Rewrite all of the rows below as a numbered list and leave out any blank lines.
■ ■ ■ ■ ■
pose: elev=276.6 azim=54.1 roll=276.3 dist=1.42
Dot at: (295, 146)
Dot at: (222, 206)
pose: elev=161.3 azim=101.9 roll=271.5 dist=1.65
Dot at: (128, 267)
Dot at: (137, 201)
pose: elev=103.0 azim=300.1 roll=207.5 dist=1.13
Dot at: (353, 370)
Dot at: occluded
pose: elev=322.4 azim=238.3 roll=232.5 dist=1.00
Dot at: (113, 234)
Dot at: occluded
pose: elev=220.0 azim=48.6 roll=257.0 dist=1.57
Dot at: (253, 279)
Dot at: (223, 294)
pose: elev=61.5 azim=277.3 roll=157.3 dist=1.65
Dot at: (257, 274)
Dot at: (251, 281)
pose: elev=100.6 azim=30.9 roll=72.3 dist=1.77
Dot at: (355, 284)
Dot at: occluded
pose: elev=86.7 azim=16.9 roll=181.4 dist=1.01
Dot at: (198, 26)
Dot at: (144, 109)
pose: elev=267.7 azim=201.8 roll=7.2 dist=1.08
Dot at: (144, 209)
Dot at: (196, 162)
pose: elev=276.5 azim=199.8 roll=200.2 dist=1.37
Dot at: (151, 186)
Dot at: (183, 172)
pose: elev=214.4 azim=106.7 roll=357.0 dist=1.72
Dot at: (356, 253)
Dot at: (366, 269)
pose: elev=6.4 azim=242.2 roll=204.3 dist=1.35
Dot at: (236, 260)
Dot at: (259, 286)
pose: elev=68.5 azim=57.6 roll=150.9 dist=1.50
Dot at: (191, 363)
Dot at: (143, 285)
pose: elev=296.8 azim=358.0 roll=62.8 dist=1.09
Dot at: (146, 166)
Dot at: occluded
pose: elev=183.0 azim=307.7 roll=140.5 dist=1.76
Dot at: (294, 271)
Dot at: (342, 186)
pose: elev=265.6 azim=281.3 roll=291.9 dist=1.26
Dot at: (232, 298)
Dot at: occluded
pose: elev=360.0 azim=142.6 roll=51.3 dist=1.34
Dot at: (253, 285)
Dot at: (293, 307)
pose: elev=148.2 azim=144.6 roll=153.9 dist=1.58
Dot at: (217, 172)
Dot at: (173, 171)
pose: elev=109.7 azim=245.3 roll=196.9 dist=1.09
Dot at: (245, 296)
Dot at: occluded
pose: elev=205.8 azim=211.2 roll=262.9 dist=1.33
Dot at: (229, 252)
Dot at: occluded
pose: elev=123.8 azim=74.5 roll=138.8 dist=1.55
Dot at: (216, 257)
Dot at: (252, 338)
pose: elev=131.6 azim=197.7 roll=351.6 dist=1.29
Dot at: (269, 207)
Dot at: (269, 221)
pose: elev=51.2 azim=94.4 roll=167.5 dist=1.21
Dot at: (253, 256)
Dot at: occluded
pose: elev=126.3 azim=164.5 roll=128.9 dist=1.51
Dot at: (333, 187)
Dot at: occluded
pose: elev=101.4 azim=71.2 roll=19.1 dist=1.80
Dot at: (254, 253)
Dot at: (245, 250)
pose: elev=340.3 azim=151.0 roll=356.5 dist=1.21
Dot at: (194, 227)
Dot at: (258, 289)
■ ■ ■ ■ ■
=== Written response ===
1. pose: elev=276.6 azim=54.1 roll=276.3 dist=1.42
2. Dot at: (295, 146)
3. Dot at: (222, 206)
4. pose: elev=161.3 azim=101.9 roll=271.5 dist=1.65
5. Dot at: (128, 267)
6. Dot at: (137, 201)
7. pose: elev=103.0 azim=300.1 roll=207.5 dist=1.13
8. Dot at: (353, 370)
9. Dot at: occluded
10. pose: elev=322.4 azim=238.3 roll=232.5 dist=1.00
11. Dot at: (113, 234)
12. Dot at: occluded
13. pose: elev=220.0 azim=48.6 roll=257.0 dist=1.57
14. Dot at: (253, 279)
15. Dot at: (223, 294)
16. pose: elev=61.5 azim=277.3 roll=157.3 dist=1.65
17. Dot at: (257, 274)
18. Dot at: (251, 281)
19. pose: elev=100.6 azim=30.9 roll=72.3 dist=1.77
20. Dot at: (355, 284)
21. Dot at: occluded
22. pose: elev=86.7 azim=16.9 roll=181.4 dist=1.01
23. Dot at: (198, 26)
24. Dot at: (144, 109)
25. pose: elev=267.7 azim=201.8 roll=7.2 dist=1.08
26. Dot at: (144, 209)
27. Dot at: (196, 162)
28. pose: elev=276.5 azim=199.8 roll=200.2 dist=1.37
29. Dot at: (151, 186)
30. Dot at: (183, 172)
31. pose: elev=214.4 azim=106.7 roll=357.0 dist=1.72
32. Dot at: (356, 253)
33. Dot at: (366, 269)
34. pose: elev=6.4 azim=242.2 roll=204.3 dist=1.35
35. Dot at: (236, 260)
36. Dot at: (259, 286)
37. pose: elev=68.5 azim=57.6 roll=150.9 dist=1.50
38. Dot at: (191, 363)
39. Dot at: (143, 285)
40. pose: elev=296.8 azim=358.0 roll=62.8 dist=1.09
41. Dot at: (146, 166)
42. Dot at: occluded
43. pose: elev=183.0 azim=307.7 roll=140.5 dist=1.76
44. Dot at: (294, 271)
45. Dot at: (342, 186)
46. pose: elev=265.6 azim=281.3 roll=291.9 dist=1.26
47. Dot at: (232, 298)
48. Dot at: occluded
49. pose: elev=360.0 azim=142.6 roll=51.3 dist=1.34
50. Dot at: (253, 285)
51. Dot at: (293, 307)
52. pose: elev=148.2 azim=144.6 roll=153.9 dist=1.58
53. Dot at: (217, 172)
54. Dot at: (173, 171)
55. pose: elev=109.7 azim=245.3 roll=196.9 dist=1.09
56. Dot at: (245, 296)
57. Dot at: occluded
58. pose: elev=205.8 azim=211.2 roll=262.9 dist=1.33
59. Dot at: (229, 252)
60. Dot at: occluded
61. pose: elev=123.8 azim=74.5 roll=138.8 dist=1.55
62. Dot at: (216, 257)
63. Dot at: (252, 338)
64. pose: elev=131.6 azim=197.7 roll=351.6 dist=1.29
65. Dot at: (269, 207)
66. Dot at: (269, 221)
67. pose: elev=51.2 azim=94.4 roll=167.5 dist=1.21
68. Dot at: (253, 256)
69. Dot at: occluded
70. pose: elev=126.3 azim=164.5 roll=128.9 dist=1.51
71. Dot at: (333, 187)
72. Dot at: occluded
73. pose: elev=101.4 azim=71.2 roll=19.1 dist=1.80
74. Dot at: (254, 253)
75. Dot at: (245, 250)
76. pose: elev=340.3 azim=151.0 roll=356.5 dist=1.21
77. Dot at: (194, 227)
78. Dot at: (258, 289)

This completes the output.